Segment Open

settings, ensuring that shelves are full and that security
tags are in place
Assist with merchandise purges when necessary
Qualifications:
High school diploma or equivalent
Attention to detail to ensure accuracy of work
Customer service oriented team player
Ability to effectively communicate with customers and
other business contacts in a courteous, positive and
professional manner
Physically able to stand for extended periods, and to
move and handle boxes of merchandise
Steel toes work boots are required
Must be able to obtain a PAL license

Segment Closed

• [About this exercise]: From the first line down to the last, give the records again exactly.

• [Task output]:
settings, ensuring that shelves are full and that security
tags are in place
Assist with merchandise purges when necessary
Qualifications:
High school diploma or equivalent
Attention to detail to ensure accuracy of work
Customer service oriented team player
Ability to effectively communicate with customers and
other business contacts in a courteous, positive and
professional manner
Physically able to stand for extended periods, and to
move and handle boxes of merchandise
Steel toes work boots are required
Must be able to obtain a PAL license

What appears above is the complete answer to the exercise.